What is expected —
Below are some records. Return exactly their lines from the one containing "20,084 | 19,380 |" through the one containing "pentasodium triphosphate |", and drop the pictures.

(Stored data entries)
☆ ☆ ☆ ☆ ☆ ☆ ☆

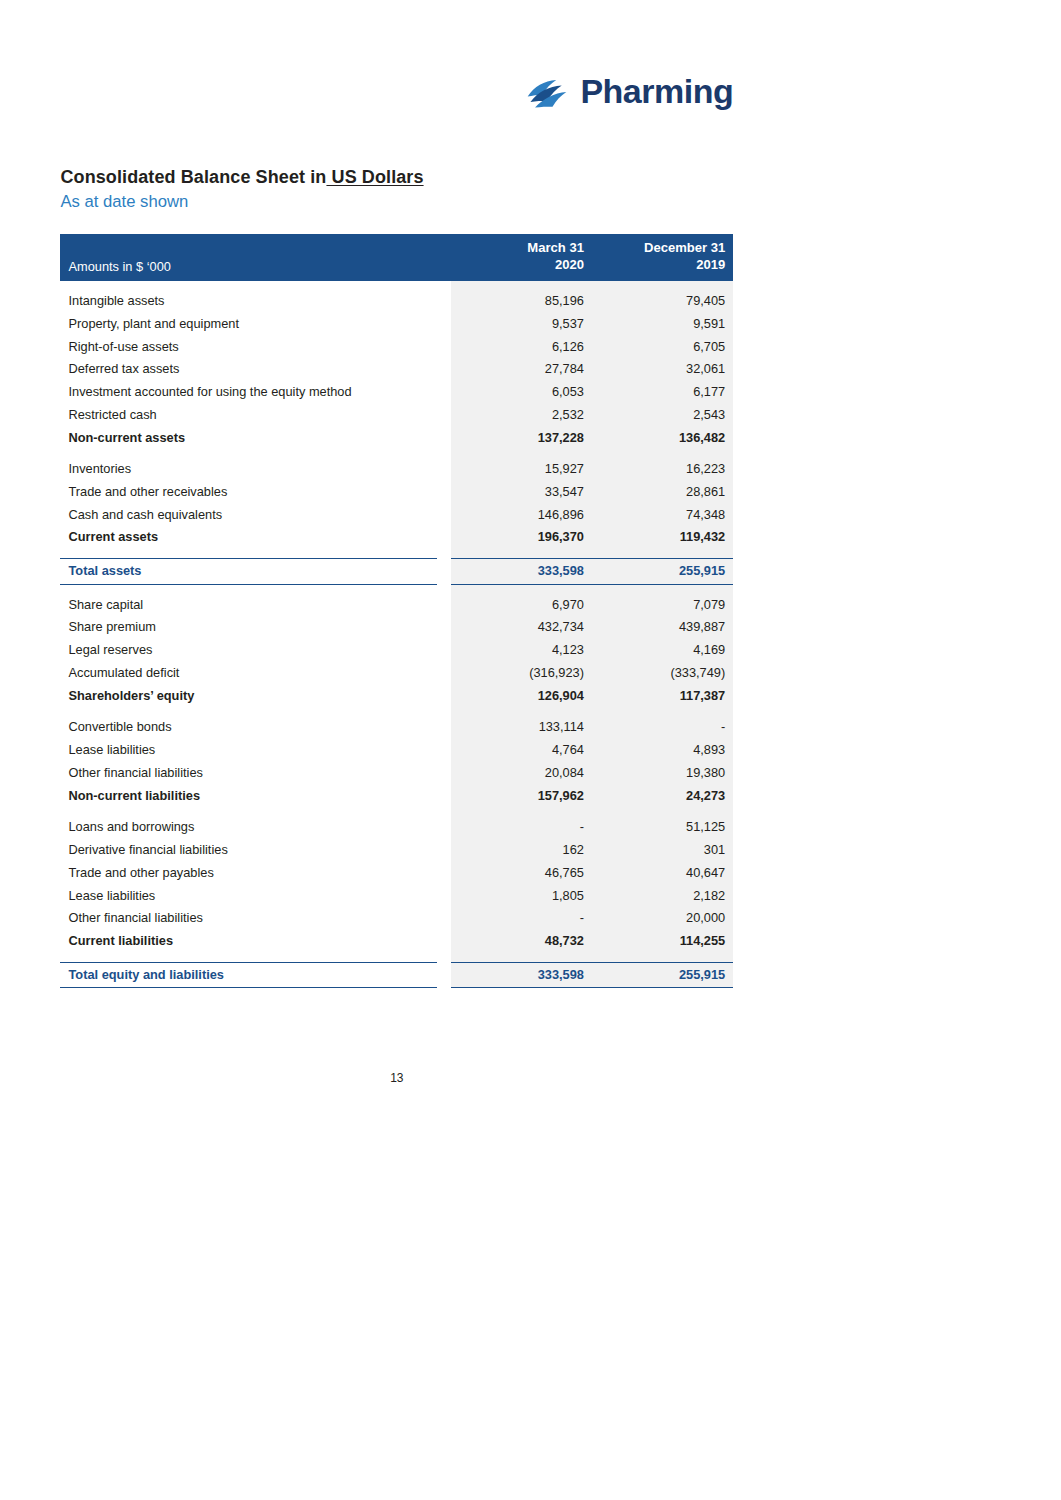Pharming
Consolidated Balance Sheet in US Dollars
As at date shown
| Amounts in $ ‘000 | | March 31 2020 | December 31 2019 |
| --- | --- | --- | --- |
| Intangible assets | | 85,196 | 79,405 |
| Property, plant and equipment | | 9,537 | 9,591 |
| Right-of-use assets | | 6,126 | 6,705 |
| Deferred tax assets | | 27,784 | 32,061 |
| Investment accounted for using the equity method | | 6,053 | 6,177 |
| Restricted cash | | 2,532 | 2,543 |
| Non-current assets | | 137,228 | 136,482 |
| Inventories | | 15,927 | 16,223 |
| Trade and other receivables | | 33,547 | 28,861 |
| Cash and cash equivalents | | 146,896 | 74,348 |
| Current assets | | 196,370 | 119,432 |
| Total assets | | 333,598 | 255,915 |
| Share capital | | 6,970 | 7,079 |
| Share premium | | 432,734 | 439,887 |
| Legal reserves | | 4,123 | 4,169 |
| Accumulated deficit | | (316,923) | (333,749) |
| Shareholders’ equity | | 126,904 | 117,387 |
| Convertible bonds | | 133,114 | - |
| Lease liabilities | | 4,764 | 4,893 |
| Other financial liabilities | | 20,084 | 19,380 |
| Non-current liabilities | | 157,962 | 24,273 |
| Loans and borrowings | | - | 51,125 |
| Derivative financial liabilities | | 162 | 301 |
| Trade and other payables | | 46,765 | 40,647 |
| Lease liabilities | | 1,805 | 2,182 |
| Other financial liabilities | | - | 20,000 |
| Current liabilities | | 48,732 | 114,255 |
| Total equity and liabilities | | 333,598 | 255,915 |
13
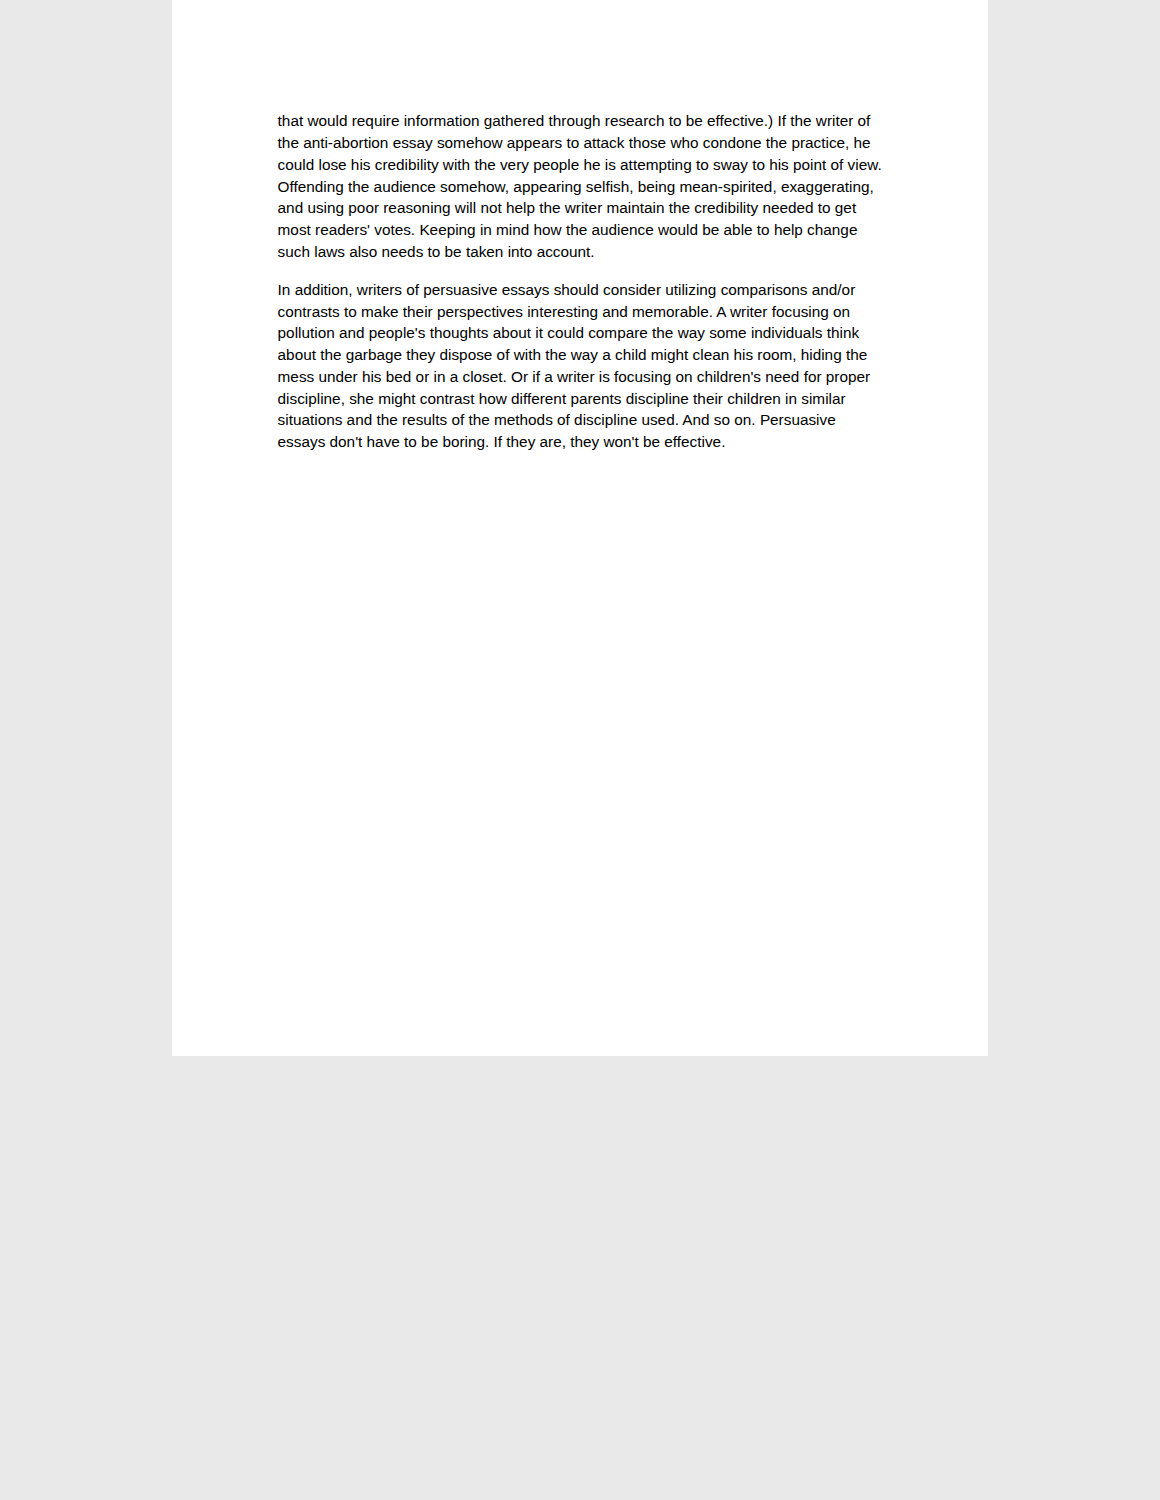that would require information gathered through research to be effective.) If the writer of the anti-abortion essay somehow appears to attack those who condone the practice, he could lose his credibility with the very people he is attempting to sway to his point of view. Offending the audience somehow, appearing selfish, being mean-spirited, exaggerating, and using poor reasoning will not help the writer maintain the credibility needed to get most readers' votes. Keeping in mind how the audience would be able to help change such laws also needs to be taken into account.
In addition, writers of persuasive essays should consider utilizing comparisons and/or contrasts to make their perspectives interesting and memorable. A writer focusing on pollution and people's thoughts about it could compare the way some individuals think about the garbage they dispose of with the way a child might clean his room, hiding the mess under his bed or in a closet. Or if a writer is focusing on children's need for proper discipline, she might contrast how different parents discipline their children in similar situations and the results of the methods of discipline used. And so on. Persuasive essays don't have to be boring. If they are, they won't be effective.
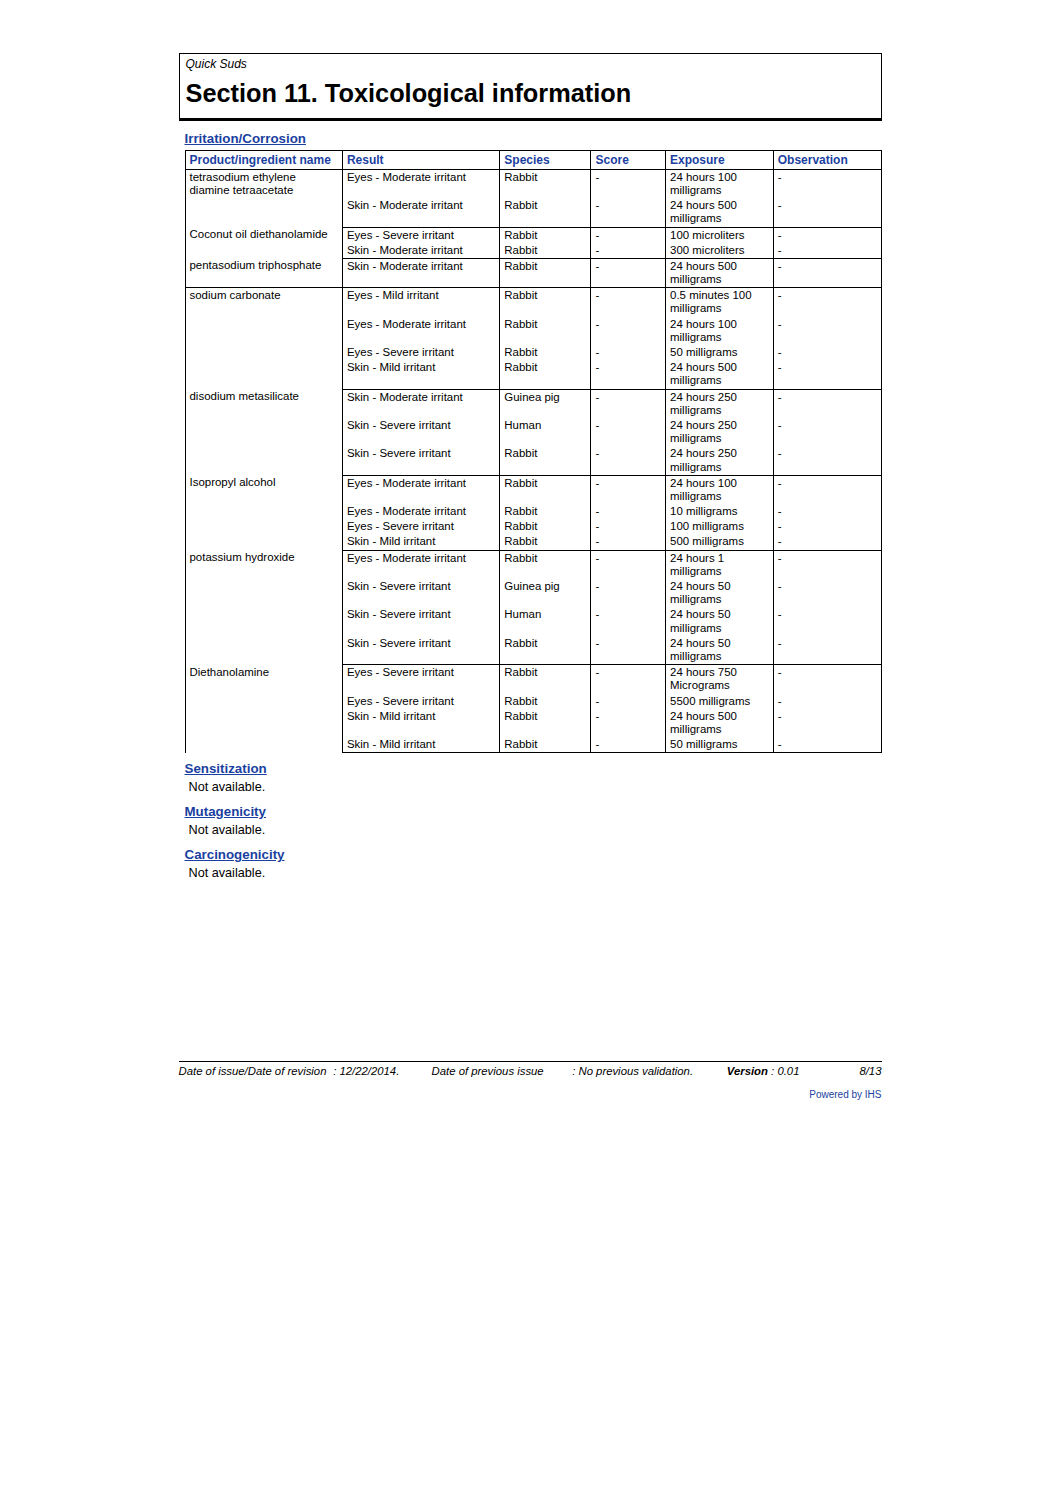Quick Suds
Section 11. Toxicological information
Irritation/Corrosion
| Product/ingredient name | Result | Species | Score | Exposure | Observation |
| --- | --- | --- | --- | --- | --- |
| tetrasodium ethylene diamine tetraacetate | Eyes - Moderate irritant | Rabbit | - | 24 hours 100 milligrams | - |
| Skin - Moderate irritant | Rabbit | - | 24 hours 500 milligrams | - |
| Coconut oil diethanolamide | Eyes - Severe irritant | Rabbit | - | 100 microliters | - |
| Skin - Moderate irritant | Rabbit | - | 300 microliters | - |
| pentasodium triphosphate | Skin - Moderate irritant | Rabbit | - | 24 hours 500 milligrams | - |
| sodium carbonate | Eyes - Mild irritant | Rabbit | - | 0.5 minutes 100 milligrams | - |
| Eyes - Moderate irritant | Rabbit | - | 24 hours 100 milligrams | - |
| Eyes - Severe irritant | Rabbit | - | 50 milligrams | - |
| Skin - Mild irritant | Rabbit | - | 24 hours 500 milligrams | - |
| disodium metasilicate | Skin - Moderate irritant | Guinea pig | - | 24 hours 250 milligrams | - |
| Skin - Severe irritant | Human | - | 24 hours 250 milligrams | - |
| Skin - Severe irritant | Rabbit | - | 24 hours 250 milligrams | - |
| Isopropyl alcohol | Eyes - Moderate irritant | Rabbit | - | 24 hours 100 milligrams | - |
| Eyes - Moderate irritant | Rabbit | - | 10 milligrams | - |
| Eyes - Severe irritant | Rabbit | - | 100 milligrams | - |
| Skin - Mild irritant | Rabbit | - | 500 milligrams | - |
| potassium hydroxide | Eyes - Moderate irritant | Rabbit | - | 24 hours 1 milligrams | - |
| Skin - Severe irritant | Guinea pig | - | 24 hours 50 milligrams | - |
| Skin - Severe irritant | Human | - | 24 hours 50 milligrams | - |
| Skin - Severe irritant | Rabbit | - | 24 hours 50 milligrams | - |
| Diethanolamine | Eyes - Severe irritant | Rabbit | - | 24 hours 750 Micrograms | - |
| Eyes - Severe irritant | Rabbit | - | 5500 milligrams | - |
| Skin - Mild irritant | Rabbit | - | 24 hours 500 milligrams | - |
| Skin - Mild irritant | Rabbit | - | 50 milligrams | - |
Sensitization
Not available.
Mutagenicity
Not available.
Carcinogenicity
Not available.
Date of issue/Date of revision : 12/22/2014. Date of previous issue : No previous validation. Version : 0.01 8/13
Powered by IHS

☆ ☆ ☆ ☆ ☆ ☆ ☆

Result of the exercise —
| Other financial liabilities | | 20,084 | 19,380 |
| Non-current liabilities | | 157,962 | 24,273 |
| Loans and borrowings | | - | 51,125 |
| Derivative financial liabilities | | 162 | 301 |
| Trade and other payables | | 46,765 | 40,647 |
| Lease liabilities | | 1,805 | 2,182 |
| Other financial liabilities | | - | 20,000 |
| Current liabilities | | 48,732 | 114,255 |
| Total equity and liabilities | | 333,598 | 255,915 |
13
that would require information gathered through research to be effective.) If the writer of the anti-abortion essay somehow appears to attack those who condone the practice, he could lose his credibility with the very people he is attempting to sway to his point of view. Offending the audience somehow, appearing selfish, being mean-spirited, exaggerating, and using poor reasoning will not help the writer maintain the credibility needed to get most readers' votes. Keeping in mind how the audience would be able to help change such laws also needs to be taken into account.
In addition, writers of persuasive essays should consider utilizing comparisons and/or contrasts to make their perspectives interesting and memorable. A writer focusing on pollution and people's thoughts about it could compare the way some individuals think about the garbage they dispose of with the way a child might clean his room, hiding the mess under his bed or in a closet. Or if a writer is focusing on children's need for proper discipline, she might contrast how different parents discipline their children in similar situations and the results of the methods of discipline used. And so on. Persuasive essays don't have to be boring. If they are, they won't be effective.
Quick Suds
Section 11. Toxicological information
Irritation/Corrosion
| Product/ingredient name | Result | Species | Score | Exposure | Observation |
| --- | --- | --- | --- | --- | --- |
| tetrasodium ethylene diamine tetraacetate | Eyes - Moderate irritant | Rabbit | - | 24 hours 100 milligrams | - |
| Skin - Moderate irritant | Rabbit | - | 24 hours 500 milligrams | - |
| Coconut oil diethanolamide | Eyes - Severe irritant | Rabbit | - | 100 microliters | - |
| Skin - Moderate irritant | Rabbit | - | 300 microliters | - |
| pentasodium triphosphate | Skin - Moderate irritant | Rabbit | - | 24 hours 500 milligrams | - |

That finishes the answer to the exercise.